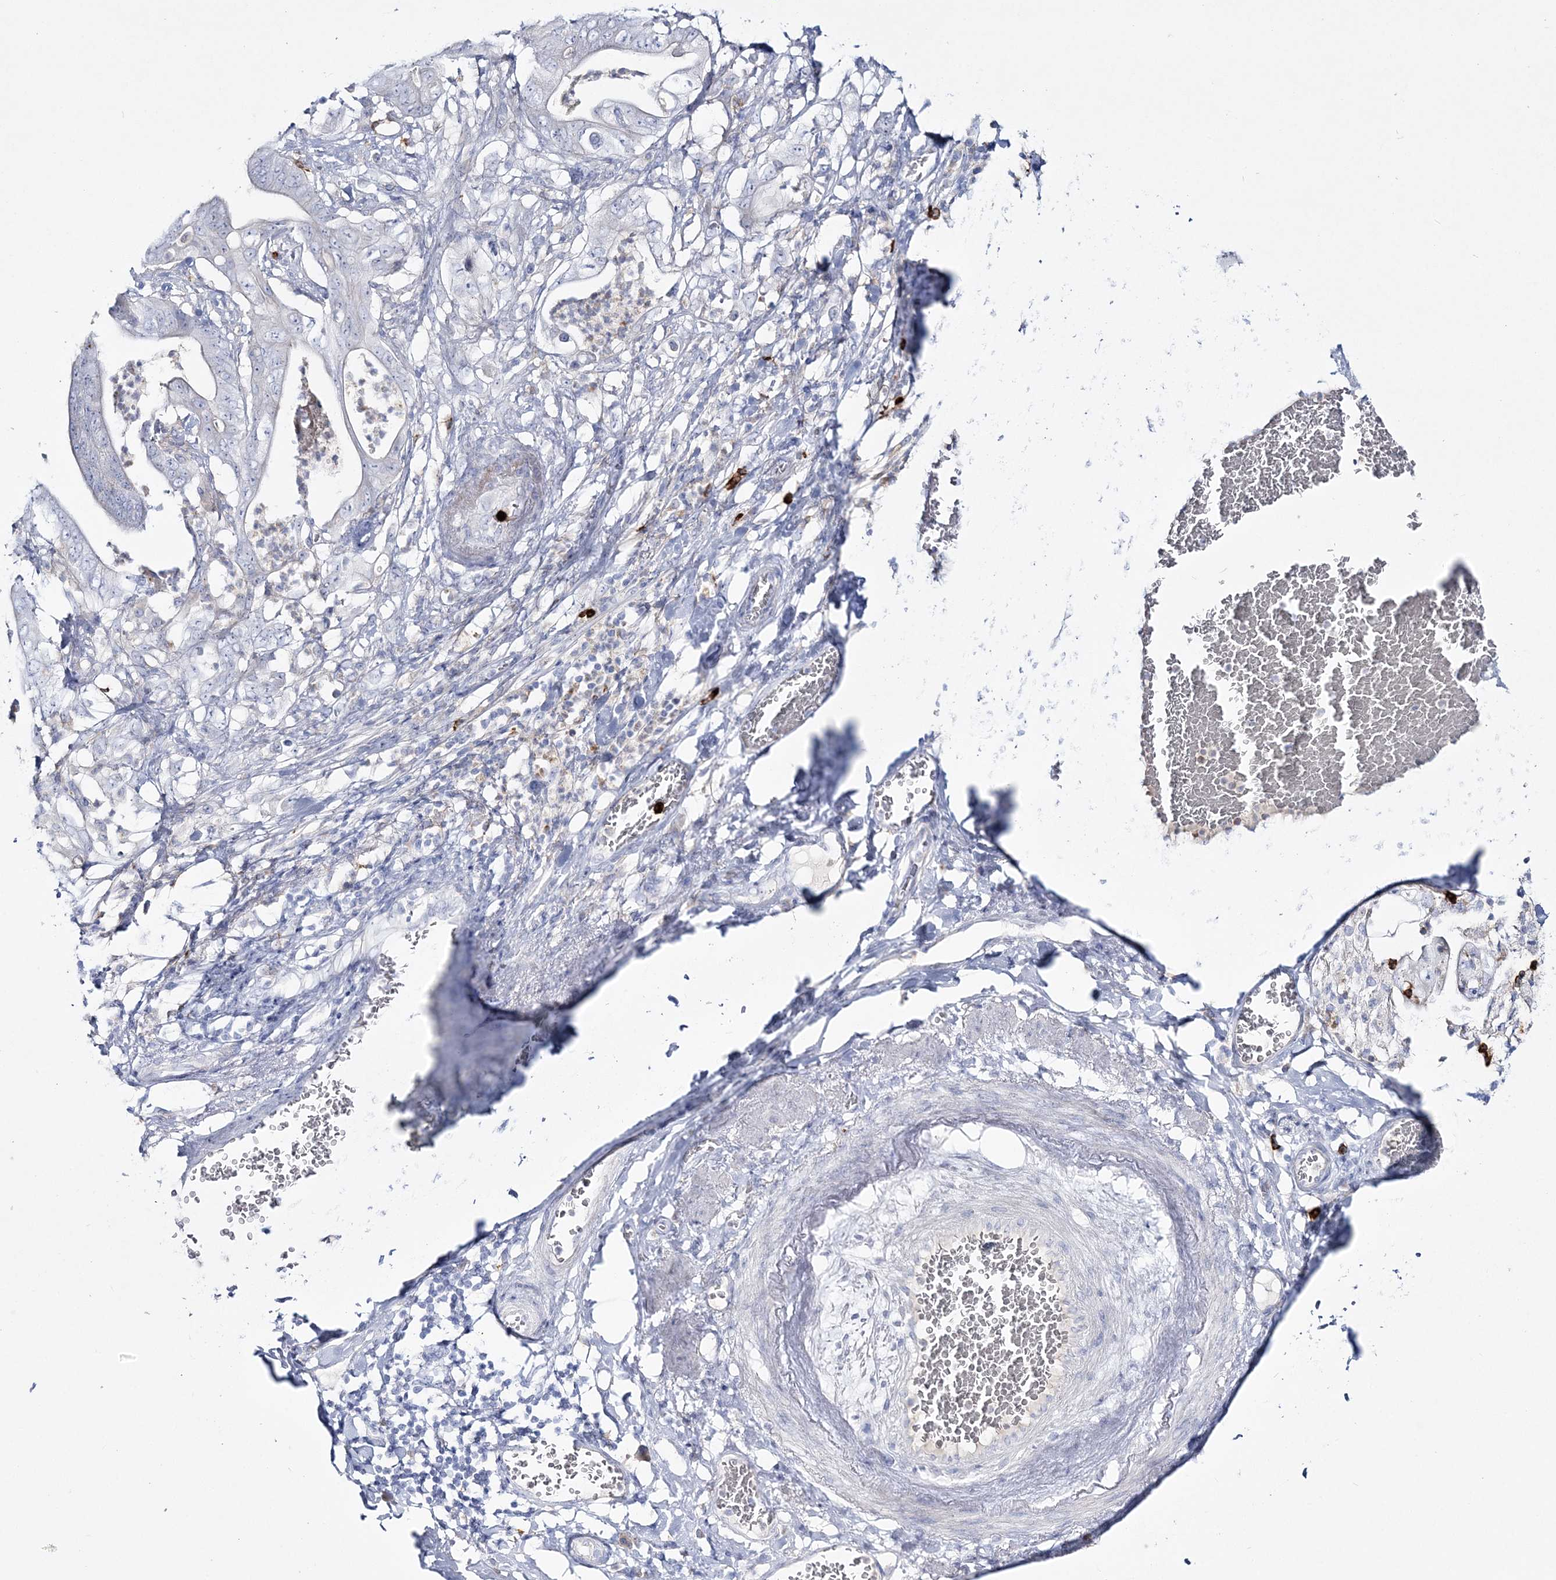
{"staining": {"intensity": "negative", "quantity": "none", "location": "none"}, "tissue": "stomach cancer", "cell_type": "Tumor cells", "image_type": "cancer", "snomed": [{"axis": "morphology", "description": "Adenocarcinoma, NOS"}, {"axis": "topography", "description": "Stomach"}], "caption": "The immunohistochemistry image has no significant staining in tumor cells of adenocarcinoma (stomach) tissue. The staining is performed using DAB brown chromogen with nuclei counter-stained in using hematoxylin.", "gene": "WDSUB1", "patient": {"sex": "female", "age": 73}}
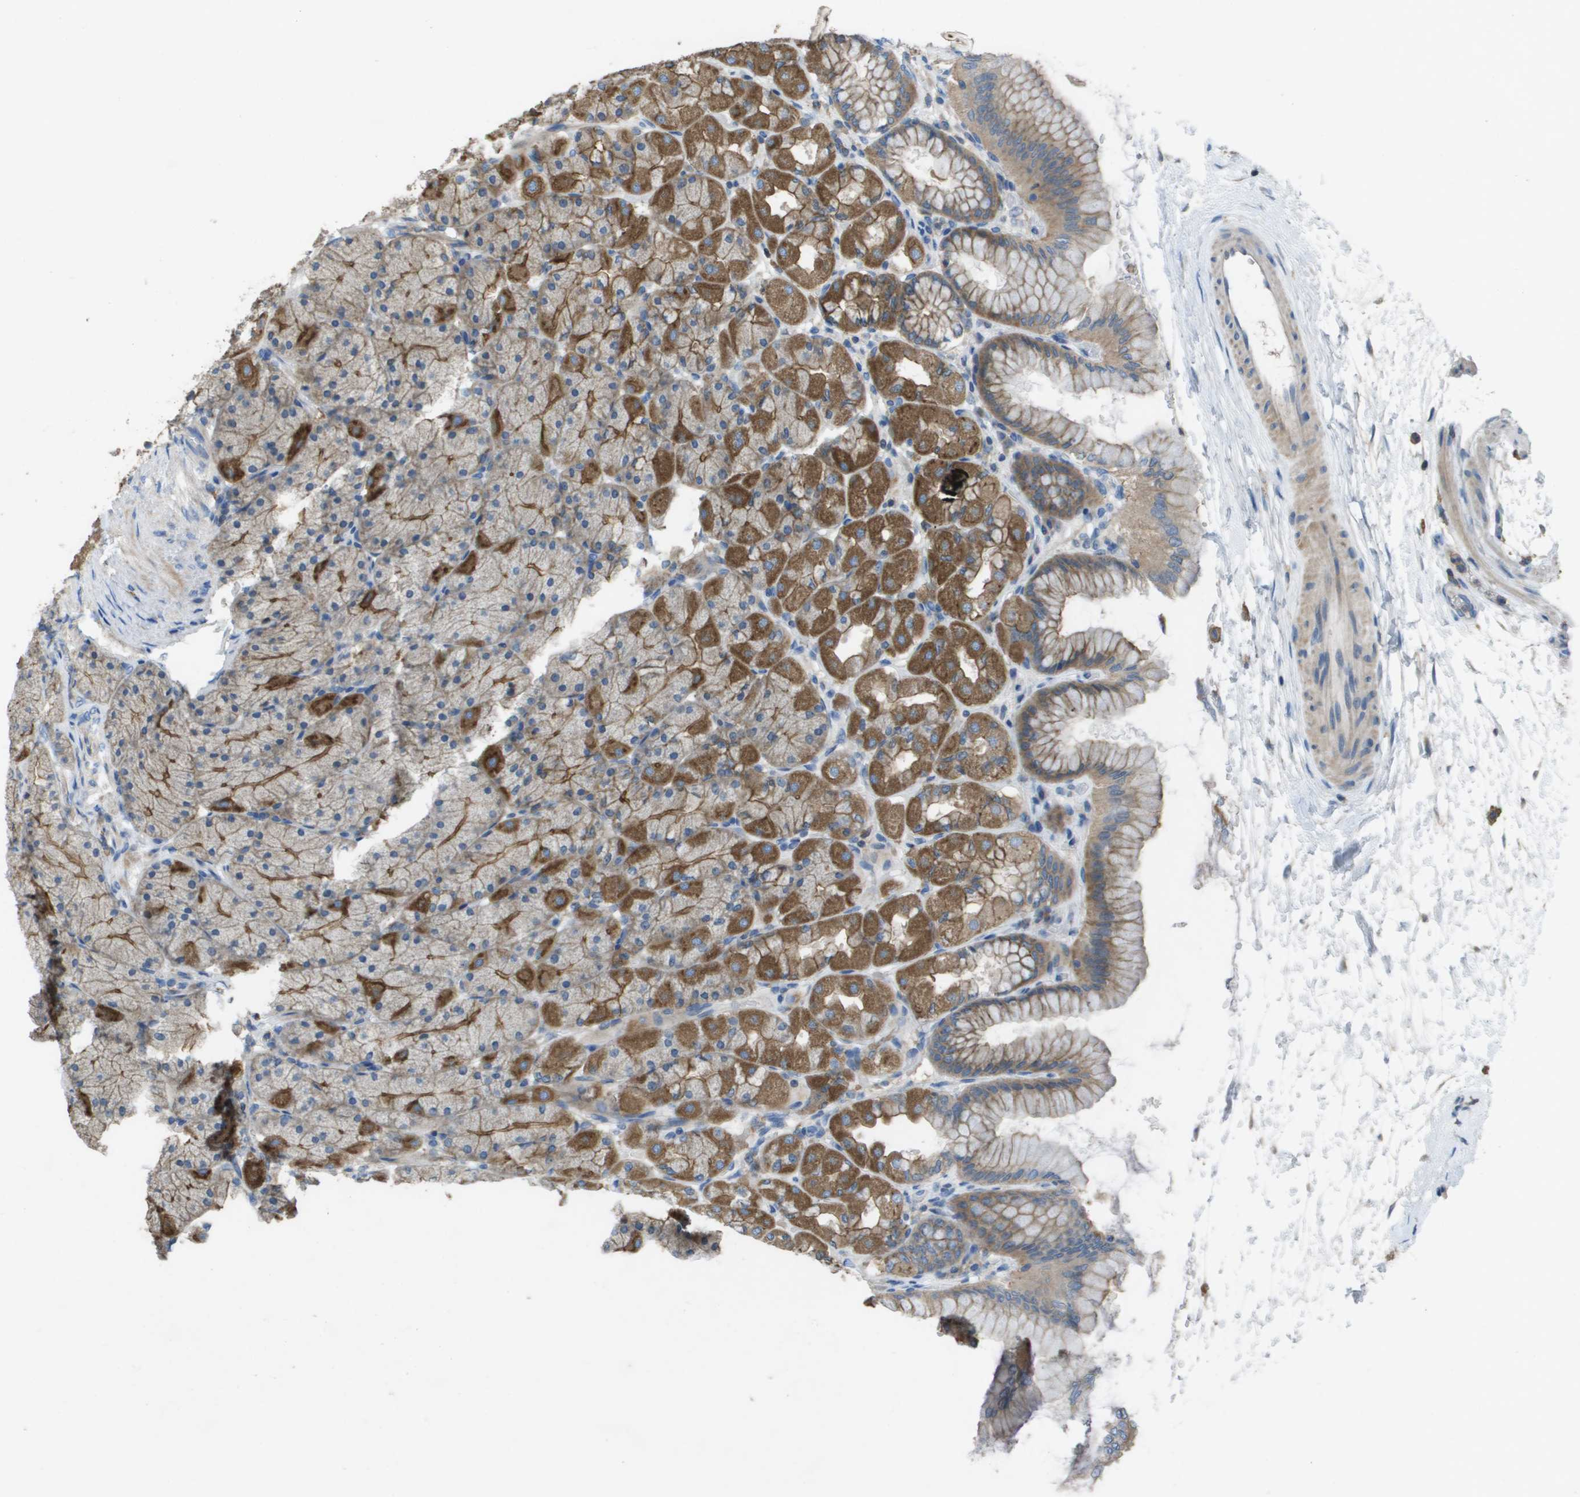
{"staining": {"intensity": "moderate", "quantity": "25%-75%", "location": "cytoplasmic/membranous"}, "tissue": "stomach", "cell_type": "Glandular cells", "image_type": "normal", "snomed": [{"axis": "morphology", "description": "Normal tissue, NOS"}, {"axis": "topography", "description": "Stomach, upper"}], "caption": "An IHC histopathology image of benign tissue is shown. Protein staining in brown shows moderate cytoplasmic/membranous positivity in stomach within glandular cells.", "gene": "CLCA4", "patient": {"sex": "female", "age": 56}}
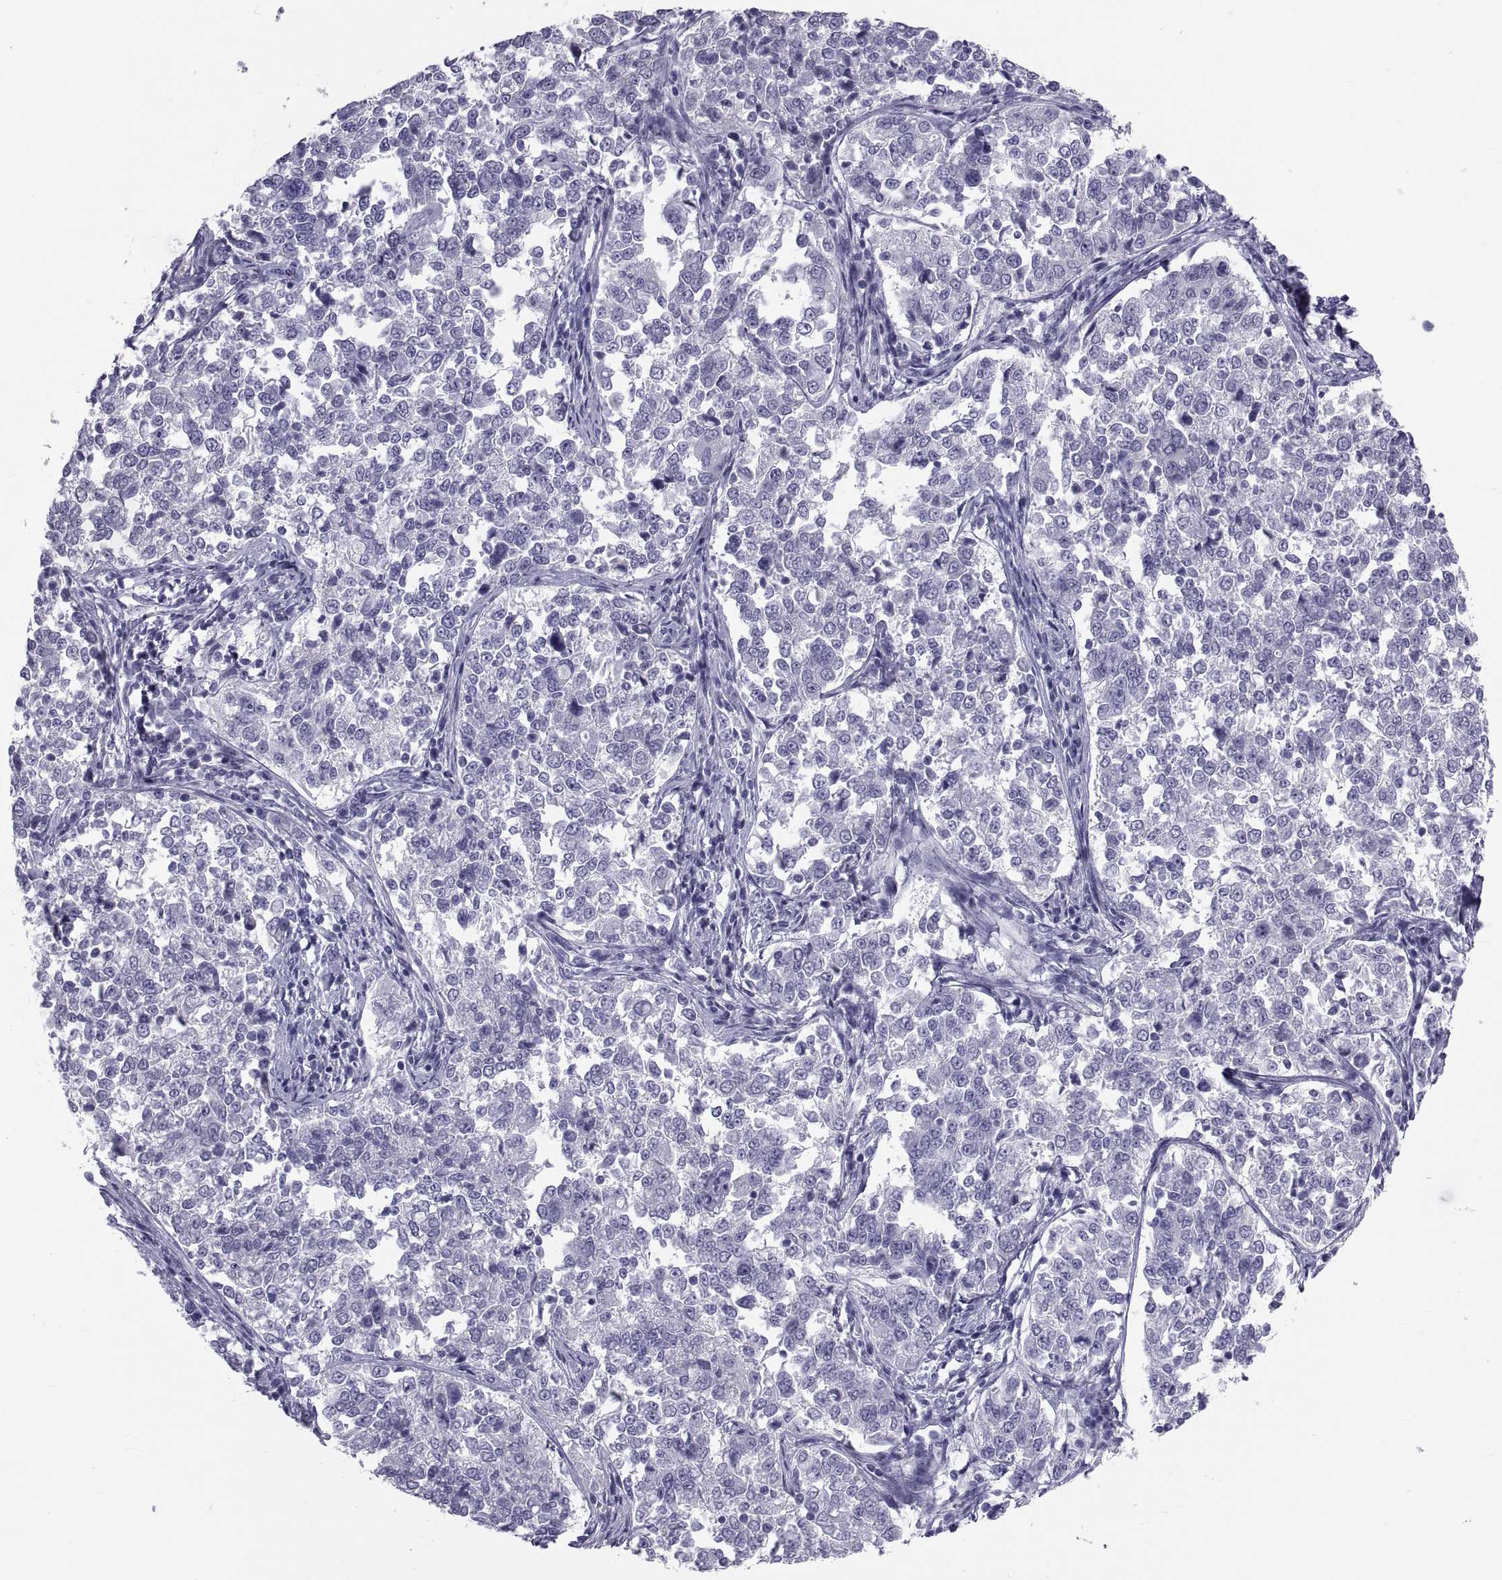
{"staining": {"intensity": "negative", "quantity": "none", "location": "none"}, "tissue": "endometrial cancer", "cell_type": "Tumor cells", "image_type": "cancer", "snomed": [{"axis": "morphology", "description": "Adenocarcinoma, NOS"}, {"axis": "topography", "description": "Endometrium"}], "caption": "Human endometrial cancer stained for a protein using immunohistochemistry exhibits no positivity in tumor cells.", "gene": "DEFB129", "patient": {"sex": "female", "age": 43}}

[The task]
Exclude the pictures. Write out the remaining data exactly.

[Output for this exercise]
{"staining": {"intensity": "negative", "quantity": "none", "location": "none"}, "tissue": "stomach cancer", "cell_type": "Tumor cells", "image_type": "cancer", "snomed": [{"axis": "morphology", "description": "Adenocarcinoma, NOS"}, {"axis": "topography", "description": "Stomach"}], "caption": "The immunohistochemistry image has no significant staining in tumor cells of adenocarcinoma (stomach) tissue. The staining is performed using DAB brown chromogen with nuclei counter-stained in using hematoxylin.", "gene": "WDSUB1", "patient": {"sex": "female", "age": 73}}
{"staining": {"intensity": "moderate", "quantity": "25%-75%", "location": "cytoplasmic/membranous"}, "tissue": "stomach", "cell_type": "Glandular cells", "image_type": "normal", "snomed": [{"axis": "morphology", "description": "Normal tissue, NOS"}, {"axis": "topography", "description": "Stomach, upper"}], "caption": "An IHC histopathology image of benign tissue is shown. Protein staining in brown shows moderate cytoplasmic/membranous positivity in stomach within glandular cells.", "gene": "CLCA4", "patient": {"sex": "female", "age": 56}}
{"staining": {"intensity": "negative", "quantity": "none", "location": "none"}, "tissue": "endometrial cancer", "cell_type": "Tumor cells", "image_type": "cancer", "snomed": [{"axis": "morphology", "description": "Adenocarcinoma, NOS"}, {"axis": "topography", "description": "Endometrium"}], "caption": "Human endometrial cancer stained for a protein using immunohistochemistry exhibits no positivity in tumor cells.", "gene": "DEFB129", "patient": {"sex": "female", "age": 43}}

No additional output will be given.